> **Action item**
Only lines holding the word "tail" are wanted from the records; copy all of them.

[Dataset items]
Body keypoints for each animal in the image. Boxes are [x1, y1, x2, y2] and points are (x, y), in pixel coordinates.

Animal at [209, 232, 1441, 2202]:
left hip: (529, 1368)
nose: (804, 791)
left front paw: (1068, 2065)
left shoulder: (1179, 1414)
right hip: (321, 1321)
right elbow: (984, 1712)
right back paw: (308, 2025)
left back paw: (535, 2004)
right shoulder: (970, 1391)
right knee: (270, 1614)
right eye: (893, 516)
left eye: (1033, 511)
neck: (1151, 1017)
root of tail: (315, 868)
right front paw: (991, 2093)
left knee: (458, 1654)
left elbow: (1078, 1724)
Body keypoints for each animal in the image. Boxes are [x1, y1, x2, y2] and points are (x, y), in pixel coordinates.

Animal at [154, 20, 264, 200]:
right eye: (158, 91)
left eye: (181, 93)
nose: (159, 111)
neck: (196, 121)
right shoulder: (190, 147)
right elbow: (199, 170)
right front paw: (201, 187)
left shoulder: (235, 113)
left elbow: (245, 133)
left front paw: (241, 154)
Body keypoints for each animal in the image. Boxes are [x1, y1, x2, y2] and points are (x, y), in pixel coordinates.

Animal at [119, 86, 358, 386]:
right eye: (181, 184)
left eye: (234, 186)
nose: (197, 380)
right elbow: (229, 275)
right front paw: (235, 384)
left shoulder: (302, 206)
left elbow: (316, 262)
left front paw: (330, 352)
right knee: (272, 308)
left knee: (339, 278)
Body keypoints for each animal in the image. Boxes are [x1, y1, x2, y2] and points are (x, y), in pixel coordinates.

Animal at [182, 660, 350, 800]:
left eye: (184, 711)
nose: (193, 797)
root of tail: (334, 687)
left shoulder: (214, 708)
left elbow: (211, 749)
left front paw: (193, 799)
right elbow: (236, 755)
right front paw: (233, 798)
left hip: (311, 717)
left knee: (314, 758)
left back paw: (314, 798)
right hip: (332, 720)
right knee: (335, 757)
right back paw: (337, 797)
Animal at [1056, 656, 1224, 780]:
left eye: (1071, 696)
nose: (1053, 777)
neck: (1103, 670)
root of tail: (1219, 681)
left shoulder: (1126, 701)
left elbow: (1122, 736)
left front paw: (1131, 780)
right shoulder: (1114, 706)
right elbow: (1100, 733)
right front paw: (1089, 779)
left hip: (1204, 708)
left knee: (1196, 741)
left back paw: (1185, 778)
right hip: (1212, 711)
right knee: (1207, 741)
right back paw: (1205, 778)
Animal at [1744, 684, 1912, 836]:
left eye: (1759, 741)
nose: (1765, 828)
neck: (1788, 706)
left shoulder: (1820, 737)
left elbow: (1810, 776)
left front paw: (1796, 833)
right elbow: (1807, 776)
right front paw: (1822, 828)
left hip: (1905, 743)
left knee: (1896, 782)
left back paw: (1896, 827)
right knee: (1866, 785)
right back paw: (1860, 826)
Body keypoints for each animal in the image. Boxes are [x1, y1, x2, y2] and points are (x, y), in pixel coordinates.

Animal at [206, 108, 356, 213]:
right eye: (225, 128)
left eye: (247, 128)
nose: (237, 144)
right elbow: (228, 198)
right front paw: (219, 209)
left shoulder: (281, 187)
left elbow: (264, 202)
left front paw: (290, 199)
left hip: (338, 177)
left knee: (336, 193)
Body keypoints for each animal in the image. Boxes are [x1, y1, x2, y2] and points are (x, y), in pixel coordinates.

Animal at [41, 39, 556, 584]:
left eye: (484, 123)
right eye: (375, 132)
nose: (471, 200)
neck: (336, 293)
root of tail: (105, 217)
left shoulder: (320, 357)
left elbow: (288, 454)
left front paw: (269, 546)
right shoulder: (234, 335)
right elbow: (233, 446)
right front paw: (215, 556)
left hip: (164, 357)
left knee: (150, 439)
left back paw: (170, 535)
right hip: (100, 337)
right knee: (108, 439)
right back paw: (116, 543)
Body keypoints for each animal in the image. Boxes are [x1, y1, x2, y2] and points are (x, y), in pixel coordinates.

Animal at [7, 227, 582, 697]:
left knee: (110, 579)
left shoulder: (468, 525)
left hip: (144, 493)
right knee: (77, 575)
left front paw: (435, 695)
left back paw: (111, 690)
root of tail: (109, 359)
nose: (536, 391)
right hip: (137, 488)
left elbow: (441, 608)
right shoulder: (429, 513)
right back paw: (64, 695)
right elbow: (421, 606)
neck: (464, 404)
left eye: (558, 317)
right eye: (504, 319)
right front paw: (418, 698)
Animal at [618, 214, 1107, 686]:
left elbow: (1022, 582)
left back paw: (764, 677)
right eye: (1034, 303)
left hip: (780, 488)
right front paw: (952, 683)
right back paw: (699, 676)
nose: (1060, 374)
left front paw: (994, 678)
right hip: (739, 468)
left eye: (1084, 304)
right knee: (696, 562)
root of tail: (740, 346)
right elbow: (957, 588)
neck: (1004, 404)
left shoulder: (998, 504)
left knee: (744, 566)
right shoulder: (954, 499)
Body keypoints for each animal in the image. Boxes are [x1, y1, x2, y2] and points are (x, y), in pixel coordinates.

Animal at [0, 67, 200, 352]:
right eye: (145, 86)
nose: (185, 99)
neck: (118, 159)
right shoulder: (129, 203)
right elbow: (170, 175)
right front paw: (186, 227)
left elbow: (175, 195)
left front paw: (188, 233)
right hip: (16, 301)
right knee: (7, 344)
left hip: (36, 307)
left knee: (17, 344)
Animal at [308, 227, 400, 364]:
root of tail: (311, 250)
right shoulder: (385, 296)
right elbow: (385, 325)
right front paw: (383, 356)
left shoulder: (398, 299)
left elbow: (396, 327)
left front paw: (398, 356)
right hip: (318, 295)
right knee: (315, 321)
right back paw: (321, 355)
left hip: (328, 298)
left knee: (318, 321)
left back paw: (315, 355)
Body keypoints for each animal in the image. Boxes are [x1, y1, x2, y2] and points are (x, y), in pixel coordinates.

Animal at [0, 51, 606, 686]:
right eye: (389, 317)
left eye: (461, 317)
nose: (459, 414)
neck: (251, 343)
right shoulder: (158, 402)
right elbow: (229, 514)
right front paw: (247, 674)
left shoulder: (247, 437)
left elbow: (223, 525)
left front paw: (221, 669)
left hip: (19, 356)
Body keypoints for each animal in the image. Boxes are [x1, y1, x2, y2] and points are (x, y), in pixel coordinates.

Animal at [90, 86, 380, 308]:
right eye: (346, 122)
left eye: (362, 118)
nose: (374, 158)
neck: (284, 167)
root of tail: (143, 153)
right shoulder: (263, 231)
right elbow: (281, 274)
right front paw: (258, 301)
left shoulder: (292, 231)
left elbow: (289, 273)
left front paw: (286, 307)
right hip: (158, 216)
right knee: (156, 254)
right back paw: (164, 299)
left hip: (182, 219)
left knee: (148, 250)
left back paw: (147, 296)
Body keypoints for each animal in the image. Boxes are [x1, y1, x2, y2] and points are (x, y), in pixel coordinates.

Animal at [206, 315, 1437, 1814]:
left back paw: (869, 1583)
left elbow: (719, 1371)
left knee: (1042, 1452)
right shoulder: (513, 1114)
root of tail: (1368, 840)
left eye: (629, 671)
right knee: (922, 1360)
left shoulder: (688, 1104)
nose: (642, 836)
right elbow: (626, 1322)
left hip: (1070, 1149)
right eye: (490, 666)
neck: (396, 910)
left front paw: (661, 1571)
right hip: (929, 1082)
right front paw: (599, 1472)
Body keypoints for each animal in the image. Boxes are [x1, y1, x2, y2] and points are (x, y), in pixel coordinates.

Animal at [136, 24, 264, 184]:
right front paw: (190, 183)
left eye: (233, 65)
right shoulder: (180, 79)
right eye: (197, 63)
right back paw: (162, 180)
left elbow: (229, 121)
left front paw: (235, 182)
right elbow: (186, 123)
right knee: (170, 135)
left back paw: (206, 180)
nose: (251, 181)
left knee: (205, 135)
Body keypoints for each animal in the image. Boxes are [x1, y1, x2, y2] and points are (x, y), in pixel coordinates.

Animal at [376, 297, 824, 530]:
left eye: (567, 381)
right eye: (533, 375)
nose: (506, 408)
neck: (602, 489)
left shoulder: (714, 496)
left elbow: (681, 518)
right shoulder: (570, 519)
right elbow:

> **Answer to this problem**
root of tail: (315, 868)
root of tail: (334, 687)
root of tail: (1219, 681)
root of tail: (105, 217)
root of tail: (109, 359)
root of tail: (740, 346)
root of tail: (311, 250)
root of tail: (143, 153)
root of tail: (1368, 840)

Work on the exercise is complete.